GIVEN EXERCISE
Reproduce the lines below word for word, leaving out the pictures.

________________________

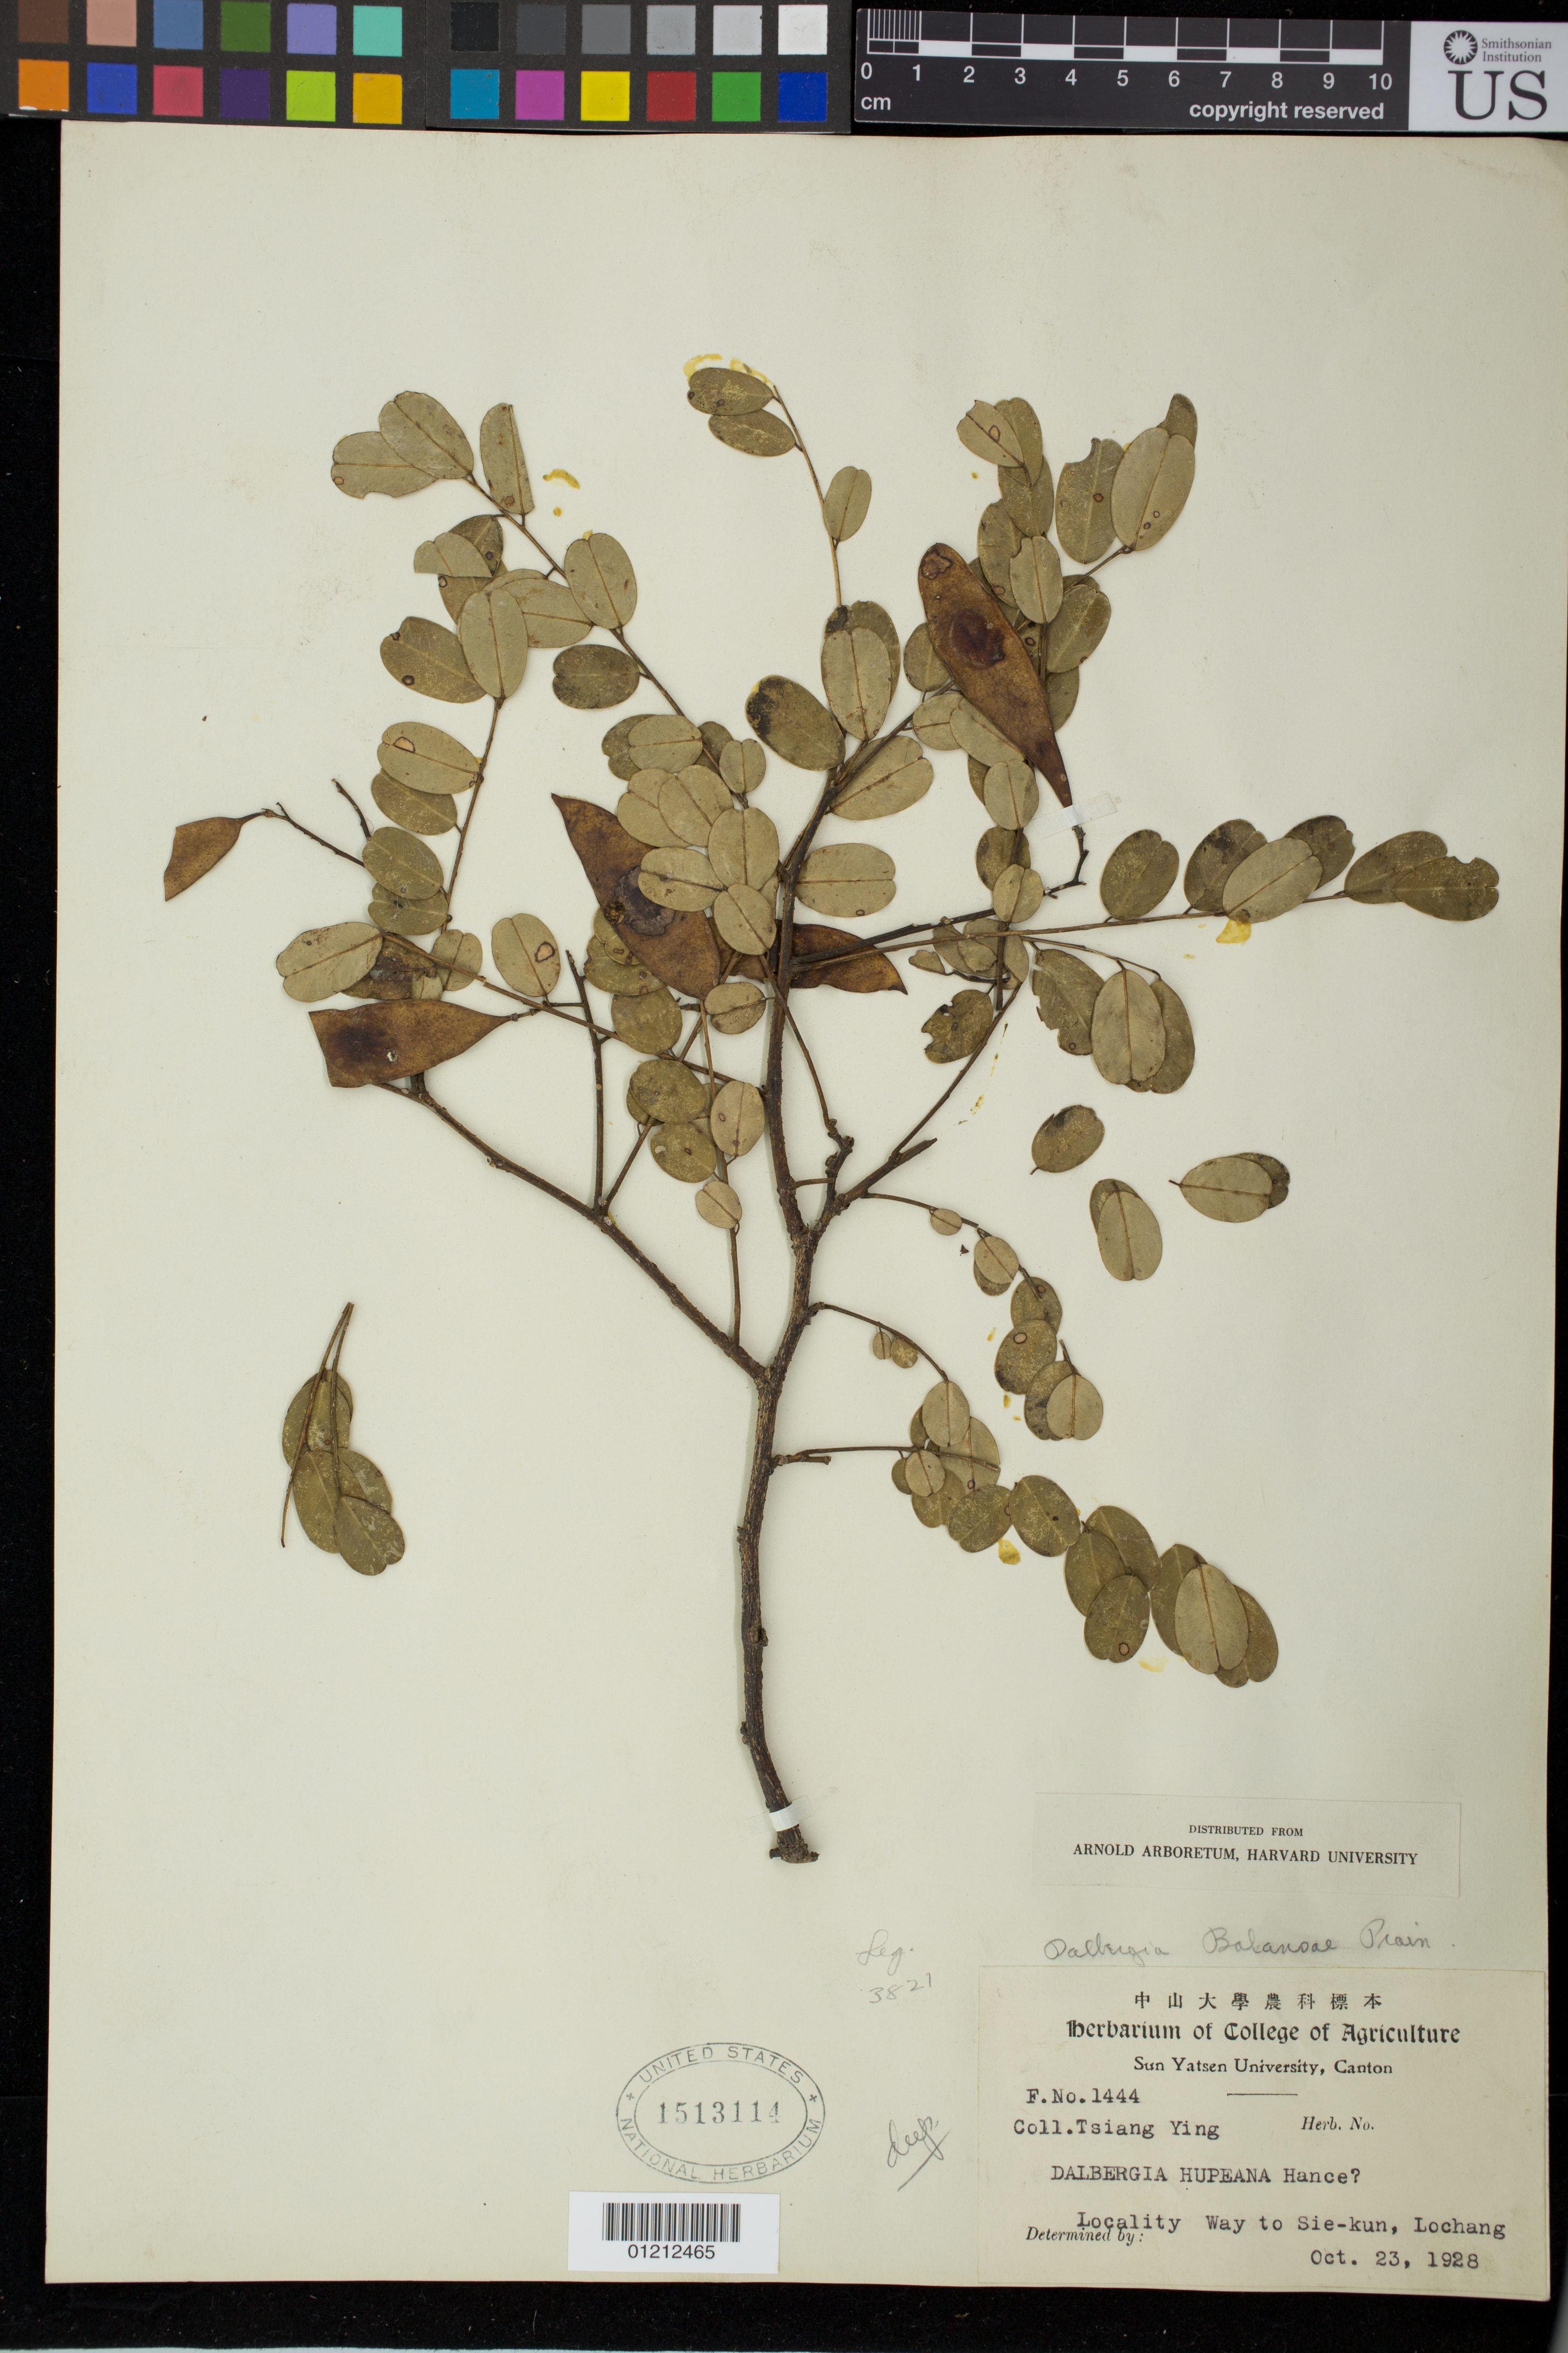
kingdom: Plantae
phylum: Tracheophyta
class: Magnoliopsida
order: Fabales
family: Fabaceae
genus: Dalbergia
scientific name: Dalbergia balansae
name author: Prain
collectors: T. Ying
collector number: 1444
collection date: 1928-10-23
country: China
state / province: Hebei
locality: Way to Sie-kun, Lochang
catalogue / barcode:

________________________

EXERCISE ANSWER
kingdom: Plantae
phylum: Tracheophyta
class: Magnoliopsida
order: Fabales
family: Fabaceae
genus: Dalbergia
scientific name: Dalbergia balansae
name author: Prain
collectors: T. Ying
collector number: 1444
collection date: 1928-10-23
country: China
state / province: Hebei
locality: Way to Sie-kun, Lochang
catalogue / barcode:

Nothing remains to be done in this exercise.